Escape at Twilight by Vanessa Valencia, mixed media on canvas. The woman is running away from a circus tent, carrying only a birdcage and umbrella.
For someone who's never owned a bird, I have a bit of an obsession with birdcages. I was reminded of this today, when my friend Vanessa displayed a wonderful vintage birdcage given to her by her grandfather. At antique fairs, brocantes and flea markets in Paris, I am always on the lookout for vintage birdcages.
As you can see, birdcages are a recurring theme at our apartment: in Vanessa Valencia's painting (above); in Sandra Evertson's birdcage couture doll (below) and Madelyn Mulvaney's photograph of an open vintage birdcage. To me the latter represents freedom and wings to fly.
Birdcage Couture doll by Sandra Evertson, now residing in Paris.
Sandra Evertson's doll was cast in papier mache from a reproduction mould of an antique doll, with most materials at least 100 years old. Her hair is made of curly lambswool. The pale pink ostrich plume came from a Victorian hat, while vintage paste jewels and millinery flowers adorn the rim of her antique tart tin crown.

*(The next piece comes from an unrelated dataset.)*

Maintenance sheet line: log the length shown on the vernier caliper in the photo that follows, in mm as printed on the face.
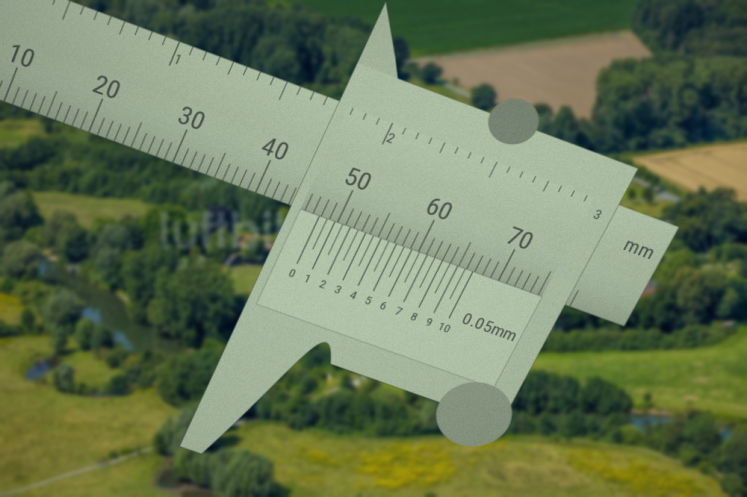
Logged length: 47.8 mm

The bodice of her dress is made of passementerie from a French ball gown, circa 1870. The first flounce of her grand skirt is a vintage bread pudding mold, dusted with touches of baby blue. Her layered tulle skirt was hand-dyed from a white wedding petticoat. Tiny blue velvet flowers are sprinkled over the gown, while silk bows with gold trim enhance the ruffles. The bustle over her ruffles is made of blue silk. And the 1920s bird cage that is her "dress" probably held songbirds! Sandra used old curtain trim with small silk tassels to embellish freshwater pearl ropes gracing her skirt. Perched on its own swing inside the cage is a baby blue bird!
In the bottom of the cage, Sandra pasted a collage of copies of vintage floral wallpaper and a print from a 1779 book Gallerie des Modes et Costumes Francais depicting hair and hat styles of the period. Her "fainting fan" is made from a vintage copper wire Easter egg dying "spoon." It is trimmed with rose pink, curled feathers, antique lace and small blown glass pearls. Sandra suggests using the doll as a revolving display piece, filled with glass perfume bottles or porcelain dolls.
Madelyn Mulvaney's Michaelangelo photograph was a special gift.